People think that I've been super positive and faithful through the last 6 months of Life, but people are most of the time wrooooong, no offense. The past few months have kind of stunk. And if I was a swearing person, I probably wouldn't have used the word 'stunk'. Lots of times I've heard things like, "Things aren't great today, but they will be! This is what life is all about right? *fake smile*" come out of my mouth and then I've thought to myself, "Lying is a sin because who knows if it will be ok and why does this have to be what life is all about and why does it make me a 'negative' person to tell the truth and say that I feel like life stinks right now?" I'm pretty sure that Jesus asked that the cup be removed, not that He could have a little more, please.
Mostly, I just felt like today I should say something about the fact that it's human to have trials and that it's normal to not think it's fun. I've changed in ways that I don't super love since this whole thing happened. I used to be extroverted, lately I've been pretty reclusive, even with people I'm usually really close with. I used to love being in the center of things, lately I've been way less involved. I used to love celebrating everything I could, lately I've been more apathetic (except for on Whitney Houston day cuz I couldn't let that one pass me by). Those changes don't mean that I failed the test. In fact, I'm convinced that none of those changes are permanent anyway, they're just either those dumb coping mechanisms or the natural results of what's happening to my body.
It's healthy to have bad days, to wear sweatpants and bun-hair because you don't care today, to lay on the floor in the dark and listen to "Human" by Christina Perri twice. (Or whatever the equivalent of those are for you) I don't think that any of those things make you a negative person.

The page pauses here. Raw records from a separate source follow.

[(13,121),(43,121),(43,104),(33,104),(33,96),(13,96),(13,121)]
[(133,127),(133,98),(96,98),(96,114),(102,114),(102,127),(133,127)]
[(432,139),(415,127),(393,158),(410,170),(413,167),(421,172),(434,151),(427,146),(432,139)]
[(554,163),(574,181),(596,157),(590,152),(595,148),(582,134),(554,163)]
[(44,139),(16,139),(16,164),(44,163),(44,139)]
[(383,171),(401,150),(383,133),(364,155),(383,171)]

But I'm also not writing this just to say, "Everyone whose lives stink, let's complain!" Because I don't think that doing those things every day for the sake of grieving or whatever make life any easier. There are still good, happy things in your life. It's ok to recognize that. It's ok to smile or laugh when something makes you want to. For some reason, sometimes we feel like when we've labeled the day a bad one, it will be ALL bad. But it's ok for it not to be.
And when you've read through all of that stuff that I just tried to make sound all wise, read this: Jesus still loves you. He knows what's going on in your life. He knows it's hard. He did it already, but He doesn't tell you that to belittle your pain. He wants you to lean on Him when you can't find anything happy. Because what I've learned is that being positive doesn't necessarily mean :D It means trusting that the Lord's plans are not mine, but that He knows what they are. He knows how everything ends up, and even though right now it doesn't seem like what I want, He's molding me into the person I want to be. You can have a hard day and still know those things. But then when you're done being sad, it's ok to be done with your hard day for a little bit and let Him pick you up for a good one.